Once the cause is determined, the next step is often the most uncomfortable to initiate: Have a good old-fashioned conversation about it. “It’s easier to let things continue down the dry-spell road by avoiding the tough conversation,” says Murray. “But it’s difficult to change things without having a frank conversation with your partner about how your sex life could use a little more attention and effort.”
When things started slowing down in our marriage, I assumed my man was content with, or rather oblivious to, our dip in doing the deed. The minute we opened the conversation, I realized that we both felt dissatisfied and more importantly both wanted to fix it. Murray agrees that it’s these types of assumptions that can drag out the drought. But talking about it is not just about getting on the same page; it’s also important to re-discover what turns each other on. “It’s amazing how often we hold misperceptions or don’t keep up with our own, or our partner’s, changing desires and preferences.” Maybe you used to get in the mood at night but now would prefer morning quickies. Perhaps you used to love oral sex but aren’t as into it anymore. Did you used to laugh about dirty talk but now would appreciate a little verbal encouragement?

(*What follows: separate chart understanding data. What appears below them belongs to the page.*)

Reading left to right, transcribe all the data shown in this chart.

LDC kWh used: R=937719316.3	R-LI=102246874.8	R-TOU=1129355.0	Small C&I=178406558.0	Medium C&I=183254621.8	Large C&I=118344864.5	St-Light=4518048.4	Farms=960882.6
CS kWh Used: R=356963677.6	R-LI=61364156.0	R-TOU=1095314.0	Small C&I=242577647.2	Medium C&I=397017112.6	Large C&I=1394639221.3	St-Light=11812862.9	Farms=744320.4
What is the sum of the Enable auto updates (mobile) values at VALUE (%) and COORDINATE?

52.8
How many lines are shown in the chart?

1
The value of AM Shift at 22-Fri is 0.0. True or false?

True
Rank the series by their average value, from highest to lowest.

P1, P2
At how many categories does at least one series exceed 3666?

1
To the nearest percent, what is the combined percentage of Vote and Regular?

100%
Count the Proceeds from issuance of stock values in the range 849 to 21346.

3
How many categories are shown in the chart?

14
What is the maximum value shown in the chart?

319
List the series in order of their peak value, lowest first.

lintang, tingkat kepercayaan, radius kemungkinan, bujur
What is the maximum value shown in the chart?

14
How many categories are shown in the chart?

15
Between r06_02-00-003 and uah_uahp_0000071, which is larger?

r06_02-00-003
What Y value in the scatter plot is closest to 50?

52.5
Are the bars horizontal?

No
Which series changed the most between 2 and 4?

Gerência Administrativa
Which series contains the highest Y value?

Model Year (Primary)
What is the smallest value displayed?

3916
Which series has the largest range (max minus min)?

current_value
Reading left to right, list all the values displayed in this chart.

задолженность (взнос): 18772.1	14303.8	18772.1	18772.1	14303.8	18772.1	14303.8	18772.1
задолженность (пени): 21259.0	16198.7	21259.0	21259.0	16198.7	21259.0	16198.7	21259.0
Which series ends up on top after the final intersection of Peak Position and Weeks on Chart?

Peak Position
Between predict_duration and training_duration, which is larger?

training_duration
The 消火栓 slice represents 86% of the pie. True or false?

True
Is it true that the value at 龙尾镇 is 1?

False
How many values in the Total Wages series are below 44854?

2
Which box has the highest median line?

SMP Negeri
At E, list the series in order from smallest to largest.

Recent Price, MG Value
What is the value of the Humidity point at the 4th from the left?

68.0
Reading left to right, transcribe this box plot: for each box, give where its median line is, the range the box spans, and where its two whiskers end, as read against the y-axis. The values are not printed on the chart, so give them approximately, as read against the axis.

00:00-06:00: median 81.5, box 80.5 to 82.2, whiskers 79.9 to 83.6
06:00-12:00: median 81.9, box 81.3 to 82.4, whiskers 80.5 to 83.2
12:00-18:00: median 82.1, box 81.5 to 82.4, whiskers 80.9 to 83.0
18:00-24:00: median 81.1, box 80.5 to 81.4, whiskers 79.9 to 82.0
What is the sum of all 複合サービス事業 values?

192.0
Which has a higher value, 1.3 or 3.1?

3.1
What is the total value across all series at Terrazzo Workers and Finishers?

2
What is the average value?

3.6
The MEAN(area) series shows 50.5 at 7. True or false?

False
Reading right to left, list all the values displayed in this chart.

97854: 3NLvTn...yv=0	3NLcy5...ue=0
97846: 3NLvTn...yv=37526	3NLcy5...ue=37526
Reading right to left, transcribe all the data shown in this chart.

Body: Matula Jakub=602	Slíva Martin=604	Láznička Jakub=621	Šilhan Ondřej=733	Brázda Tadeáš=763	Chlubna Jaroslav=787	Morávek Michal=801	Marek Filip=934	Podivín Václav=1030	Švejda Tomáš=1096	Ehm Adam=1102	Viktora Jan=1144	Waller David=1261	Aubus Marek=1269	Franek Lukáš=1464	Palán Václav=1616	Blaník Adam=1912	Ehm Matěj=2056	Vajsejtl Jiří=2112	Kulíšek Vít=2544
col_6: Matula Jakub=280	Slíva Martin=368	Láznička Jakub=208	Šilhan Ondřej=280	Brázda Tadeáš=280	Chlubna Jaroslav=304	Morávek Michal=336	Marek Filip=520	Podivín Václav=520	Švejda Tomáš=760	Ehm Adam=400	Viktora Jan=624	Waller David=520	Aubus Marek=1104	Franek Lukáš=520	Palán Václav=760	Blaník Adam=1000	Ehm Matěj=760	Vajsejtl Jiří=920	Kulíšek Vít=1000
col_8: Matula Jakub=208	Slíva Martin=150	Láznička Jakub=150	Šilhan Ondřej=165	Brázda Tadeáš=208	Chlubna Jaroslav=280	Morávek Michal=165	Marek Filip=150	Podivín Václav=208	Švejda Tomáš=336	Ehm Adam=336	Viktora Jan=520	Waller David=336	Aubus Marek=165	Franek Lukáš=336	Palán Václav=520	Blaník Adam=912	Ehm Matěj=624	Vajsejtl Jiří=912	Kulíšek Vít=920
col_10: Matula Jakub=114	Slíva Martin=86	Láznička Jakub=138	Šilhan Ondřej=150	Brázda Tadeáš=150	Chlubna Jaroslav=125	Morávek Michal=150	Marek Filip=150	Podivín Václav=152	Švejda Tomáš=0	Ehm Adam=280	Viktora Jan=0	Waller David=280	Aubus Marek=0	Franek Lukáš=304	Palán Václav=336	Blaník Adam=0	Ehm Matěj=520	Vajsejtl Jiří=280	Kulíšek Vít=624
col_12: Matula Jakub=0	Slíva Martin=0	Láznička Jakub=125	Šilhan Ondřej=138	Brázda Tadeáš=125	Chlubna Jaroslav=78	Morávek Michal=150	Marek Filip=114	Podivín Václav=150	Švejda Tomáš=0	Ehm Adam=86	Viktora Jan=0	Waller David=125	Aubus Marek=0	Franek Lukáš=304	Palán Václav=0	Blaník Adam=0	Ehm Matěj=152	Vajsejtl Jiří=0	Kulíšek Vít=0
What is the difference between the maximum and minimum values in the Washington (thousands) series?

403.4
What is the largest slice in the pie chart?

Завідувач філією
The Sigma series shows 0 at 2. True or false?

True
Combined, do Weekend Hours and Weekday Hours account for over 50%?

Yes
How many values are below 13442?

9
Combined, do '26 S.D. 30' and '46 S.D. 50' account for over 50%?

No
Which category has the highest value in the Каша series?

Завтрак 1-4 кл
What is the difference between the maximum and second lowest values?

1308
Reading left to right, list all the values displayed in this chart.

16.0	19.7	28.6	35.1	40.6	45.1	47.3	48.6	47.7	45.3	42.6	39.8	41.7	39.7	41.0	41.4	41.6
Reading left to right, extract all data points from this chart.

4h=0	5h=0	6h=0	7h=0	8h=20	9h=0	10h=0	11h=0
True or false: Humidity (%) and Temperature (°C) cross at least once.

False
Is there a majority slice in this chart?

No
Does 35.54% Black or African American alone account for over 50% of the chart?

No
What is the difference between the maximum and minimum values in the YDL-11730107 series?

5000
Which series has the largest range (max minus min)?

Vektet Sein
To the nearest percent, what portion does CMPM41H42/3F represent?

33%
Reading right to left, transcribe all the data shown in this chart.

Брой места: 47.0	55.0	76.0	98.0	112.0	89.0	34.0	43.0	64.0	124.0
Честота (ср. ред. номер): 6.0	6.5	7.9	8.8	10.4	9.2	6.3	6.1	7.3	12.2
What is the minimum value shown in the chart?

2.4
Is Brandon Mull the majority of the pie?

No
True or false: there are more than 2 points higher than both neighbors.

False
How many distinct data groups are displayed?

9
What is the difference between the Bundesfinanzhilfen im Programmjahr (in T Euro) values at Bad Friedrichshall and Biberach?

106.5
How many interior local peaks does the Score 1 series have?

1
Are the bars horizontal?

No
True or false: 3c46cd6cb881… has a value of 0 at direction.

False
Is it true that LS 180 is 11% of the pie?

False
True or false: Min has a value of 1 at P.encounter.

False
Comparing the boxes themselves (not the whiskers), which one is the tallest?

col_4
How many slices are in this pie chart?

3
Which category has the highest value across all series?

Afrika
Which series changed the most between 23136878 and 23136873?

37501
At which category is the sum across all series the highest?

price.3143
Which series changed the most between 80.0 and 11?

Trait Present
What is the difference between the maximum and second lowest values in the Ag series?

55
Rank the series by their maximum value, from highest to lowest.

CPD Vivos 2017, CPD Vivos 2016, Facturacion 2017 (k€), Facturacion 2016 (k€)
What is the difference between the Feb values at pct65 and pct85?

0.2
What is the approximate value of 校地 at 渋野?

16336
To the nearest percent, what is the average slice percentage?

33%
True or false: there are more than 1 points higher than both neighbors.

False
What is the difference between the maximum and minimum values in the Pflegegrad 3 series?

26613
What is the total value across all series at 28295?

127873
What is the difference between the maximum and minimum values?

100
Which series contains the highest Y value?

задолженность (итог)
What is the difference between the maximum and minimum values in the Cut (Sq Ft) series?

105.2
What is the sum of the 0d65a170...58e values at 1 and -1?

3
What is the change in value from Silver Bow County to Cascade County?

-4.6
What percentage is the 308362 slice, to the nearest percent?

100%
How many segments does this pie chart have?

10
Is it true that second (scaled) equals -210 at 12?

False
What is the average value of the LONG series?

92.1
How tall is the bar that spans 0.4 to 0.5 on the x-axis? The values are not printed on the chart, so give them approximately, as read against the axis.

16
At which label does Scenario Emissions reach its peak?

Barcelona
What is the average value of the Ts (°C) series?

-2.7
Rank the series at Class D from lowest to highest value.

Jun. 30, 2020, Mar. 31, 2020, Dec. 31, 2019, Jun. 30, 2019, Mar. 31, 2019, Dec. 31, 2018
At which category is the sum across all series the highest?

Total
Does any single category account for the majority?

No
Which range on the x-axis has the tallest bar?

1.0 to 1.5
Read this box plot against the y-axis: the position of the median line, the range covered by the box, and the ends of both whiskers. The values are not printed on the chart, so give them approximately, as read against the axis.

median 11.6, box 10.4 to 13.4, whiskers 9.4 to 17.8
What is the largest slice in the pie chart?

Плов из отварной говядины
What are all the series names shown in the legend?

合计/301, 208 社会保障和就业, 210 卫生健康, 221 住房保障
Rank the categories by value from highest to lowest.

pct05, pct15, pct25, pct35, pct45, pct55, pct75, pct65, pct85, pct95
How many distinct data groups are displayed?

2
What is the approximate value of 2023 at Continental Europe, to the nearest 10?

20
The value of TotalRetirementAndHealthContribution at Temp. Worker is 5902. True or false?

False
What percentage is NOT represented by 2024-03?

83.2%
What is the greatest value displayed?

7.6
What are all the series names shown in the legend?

Tell your partner! “Talk about the new things you like,” says Murray. “Positive reinforcement makes your partner feel more confident to please you, and conversations about what we like sexually can put us in the mood for a sexual romp!” That’s a win, win, if you ask me.
Then it comes down to setting ourselves up for sexual success, and that often means making some small lifestyle changes. “Essentially, we want to ask ourselves, ‘What would make me want to have more sex?’ And then start making the changes to make that happen,” explains Murray. So, if morning snogs are your jam now, start setting your alarm a bit earlier than usual. If dirty talk is what you’re into, start sending sexy messages throughout the day. If all the daily chores have you stressed out (which a whopping 62 per cent of women say is highly linked to their marital dissatisfaction), make a point of divvying up the housework between you. All of these small tweaks will lead to more opportunities for the big “O.”
And if that doesn’t work, Murray highlights another fun way to re-discover your desire: Go back to the scene of the crime, so to speak. “Perhaps the slump is because some of the context that used to surround good sex at earlier stages of the relationship, like flirting, longer foreplay and romance, aren’t happening as much now,” she says. To do that, retrace your steps back to the sexiest time in your relationship and recreate some of those scenarios, says Murray, even if it’s heading back to that favourite mood-lit restaurant or having a hot makeout on the couch, sans TV. (There’s really nothing like a good makeout, amirite?)
The moral of the story: It’s OK to ride out the lows, but with a conversation and a few small tweaks, you could be checking your sex rut outside the bedroom door.